I am trying to benchmark different ways of multithreading a simple java application that transforms each element of an iterator into another.

Which of the below ways (java 8 parallel streams, regular multi-threading with lambda operator) is the most efficient? Based on the below output, it seems parallel streams is as good as traditional multi-threading, am I right?
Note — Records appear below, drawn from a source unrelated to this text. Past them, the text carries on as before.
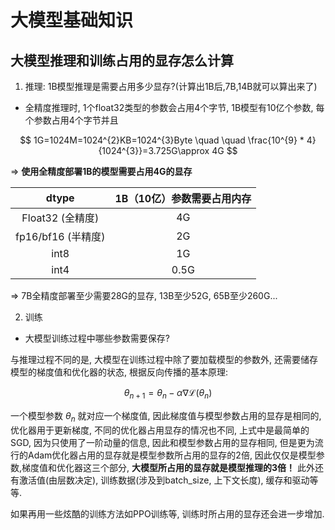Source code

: # 大模型基础知识

## 大模型推理和训练占用的显存怎么计算

1. 推理: 1B模型推理是需要占用多少显存?(计算出1B后,7B,14B就可以算出来了)

- 全精度推理时, 1个float32类型的参数会占用4个字节, 1B模型有10亿个参数, 每个参数占用4个字节并且

$$
1G=1024M=1024^{2}KB=1024^{3}Byte \quad \quad \frac{10^{9} * 4}{1024^{3}}=3.725G\approx 4G
$$

$\Longrightarrow$ **使用全精度部署1B的模型需要占用4G的显存**

| dtype                | 1B（10亿）参数需要占用内存 |
|:----------------------:|:----------------------------:|
| Float32 (全精度)     | 4G                         |
| fp16/bf16 (半精度)   | 2G                         |
| int8                 | 1G                         |
| int4                 | 0.5G                       |

$\Longrightarrow$ 7B全精度部署至少需要28G的显存, 13B至少52G, 65B至少260G...

2. 训练

- 大模型训练过程中哪些参数需要保存?

与推理过程不同的是, 大模型在训练过程中除了要加载模型的参数外, 还需要储存模型的梯度值和优化器的状态, 根据反向传播的基本原理:

$$
\theta_{n+1}=\theta_{n}-\alpha\nabla\mathcal{L}(\theta_{n})
$$

一个模型参数 $\theta_{n}$ 就对应一个梯度值, 因此梯度值与模型参数占用的显存是相同的, 优化器用于更新梯度, 不同的优化器占用显存的情况也不同, 上式中是最简单的SGD, 因为只使用了一阶动量的信息, 因此和模型参数占用的显存相同, 但是更为流行的Adam优化器占用的显存就是模型参数所占用的显存的2倍, 因此仅仅是模型参数,梯度值和优化器这三个部分, **大模型所占用的显存就是模型推理的3倍！** 此外还有激活值(由层数决定), 训练数据(涉及到batch_size, 上下文长度), 缓存和驱动等等.

如果再用一些炫酷的训练方法如PPO训练等, 训练时所占用的显存还会进一步增加.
The output for the below code (you have to replace alice.txt with another file) is:

153407 30420

time in ms - 4826

153407 30420

time in ms - 37908

153407 30420

time in ms - 37947

153407 30420

time in ms - 4839

public class ParallelProcessingExample {

public static void main(String[] args) throws IOException{
    String contents = new String(Files.readAllBytes(
            Paths.get("impatient/code/ch2/alice.txt")), StandardCharsets.UTF_8);
    List<String> words = Arrays.asList(contents.split("[\\P{L}]+"));

    long t=System.currentTimeMillis();
    Stream<String> wordStream = words.parallelStream().map(x->process(x));
    String[] out0=wordStream.toArray(String[]::new);
    System.out.println(String.join("-", out0).length()+"\t"+out0.length);
    System.out.println("time in ms - "+(System.currentTimeMillis()-t));

    t=System.currentTimeMillis();
    wordStream = words.stream().map(x->process(x));
    String[] out1=wordStream.toArray(String[]::new);
    System.out.println(String.join("-", out1).length()+"\t"+out1.length);
    System.out.println("time in ms - "+(System.currentTimeMillis()-t));


    t=System.currentTimeMillis();
    String[] out2=new String[words.size()];
    for(int j=0;j<words.size();j++){
        out2[j]=process(words.get(j));
    }
    System.out.println(String.join("-", out2).length()+"\t"+out2.length);
    System.out.println("time in ms - "+(System.currentTimeMillis()-t));

    t=System.currentTimeMillis();
    int n = Runtime.getRuntime().availableProcessors();
    String[] out3=new String[words.size()];
    try {
        ExecutorService pool = Executors.newCachedThreadPool();
        for(int i=0;i<n;i++){
            int from=i*words.size()/n;
            int to=(i+1)*words.size()/n;
            pool.submit(() -> {
                for(int j=from;j<to;j++){
                    out3[j]=process(words.get(j));
                }
            });
        }
        pool.shutdown();
        pool.awaitTermination(1, TimeUnit.HOURS);
    } catch (Exception e) {
        e.printStackTrace();
    }
    System.out.println(String.join("-", out3).length()+"\t"+out3.length);
    System.out.println("time in ms - "+(System.currentTimeMillis()-t));

}

private static String process(String x) {
    try {
        TimeUnit.NANOSECONDS.sleep(1);
        //Thread.sleep(1);                 //1000 milliseconds is one second.
    } catch(InterruptedException ex) {
        Thread.currentThread().interrupt();
    }
    return x.toUpperCase();
}

}
like image 743
sid Avatar asked May 03 '26 05:05

sid


1 Answers

Java 8 parallel streams can be (in general!) as good as manual multithreading, but it also depends on the concrete situation.

You get RejectedExecutionException because you shut down the pool too early: you should call pool.shutdown() outside the for loop

One big advantage of Java 8 parallel streams is that you don't have to worry about such things.